WORK INSTRUCTIONS => Extract every line of the items below that contains the word "einer". Treat uppercase and lowercase as different.

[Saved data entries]
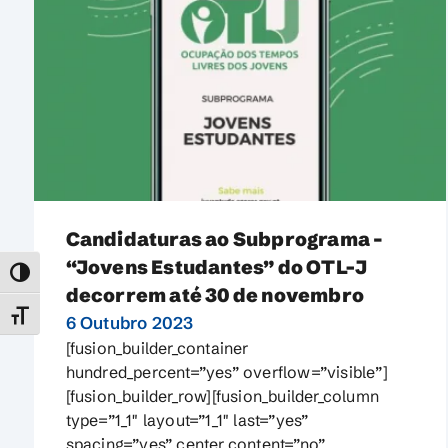
Candidaturas ao Subprograma –
“Jovens Estudantes” do OTL-J
TOGGLE HIGH CONTRAST
decorrem até 30 de novembro
TOGGLE FONT SIZE
6 Outubro 2023
[fusion_builder_container
hundred_percent=”yes” overflow=”visible”]
[fusion_builder_row][fusion_builder_column
type=”1_1″ layout=”1_1″ last=”yes”
spacing=”yes” center_content=”no”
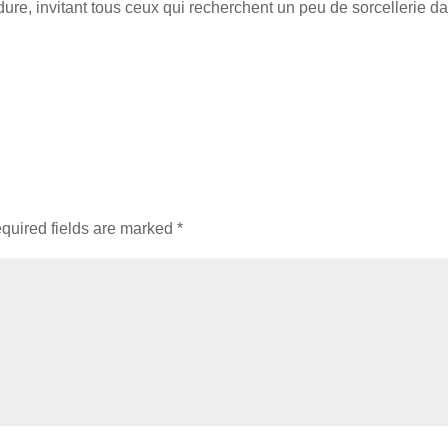
rdure, invitant tous ceux qui recherchent un peu de sorcellerie d
quired fields are marked
*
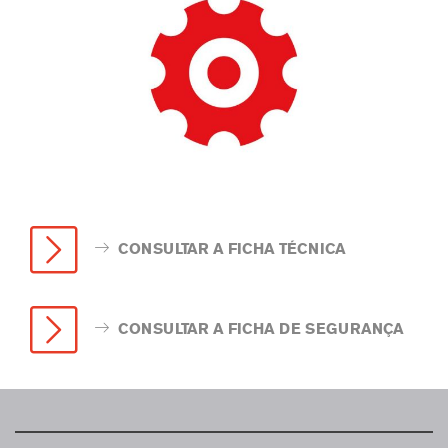
CONSULTAR A FICHA TÉCNICA
CONSULTAR A FICHA DE SEGURANÇA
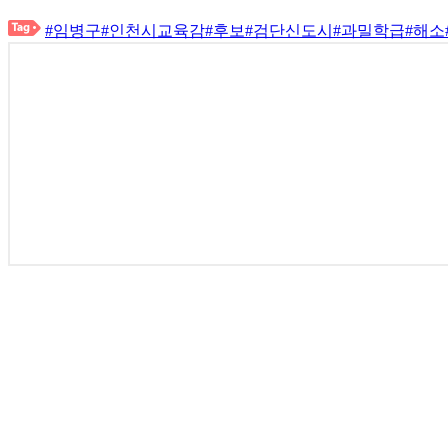
#임병구
#인천시교육감
#후보
#검단신도시
#과밀학급
#해소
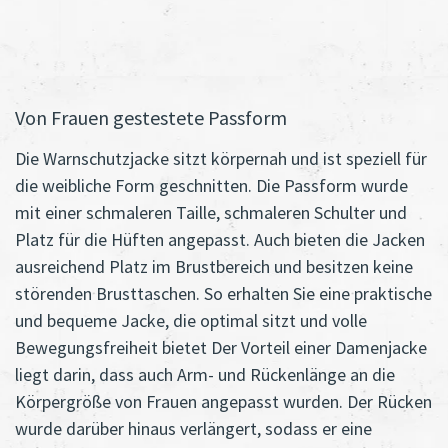
Von Frauen gestestete Passform
Die Warnschutzjacke sitzt körpernah und ist speziell für
die weibliche Form geschnitten. Die Passform wurde
mit einer schmaleren Taille, schmaleren Schulter und
Platz für die Hüften angepasst. Auch bieten die Jacken
ausreichend Platz im Brustbereich und besitzen keine
störenden Brusttaschen. So erhalten Sie eine praktische
und bequeme Jacke, die optimal sitzt und volle
Bewegungsfreiheit bietet Der Vorteil einer Damenjacke
liegt darin, dass auch Arm- und Rückenlänge an die
Körpergröße von Frauen angepasst wurden. Der Rücken
wurde darüber hinaus verlängert, sodass er eine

ANSWER TO THE EXERCISE =>
mit einer schmaleren Taille, schmaleren Schulter und
Bewegungsfreiheit bietet Der Vorteil einer Damenjacke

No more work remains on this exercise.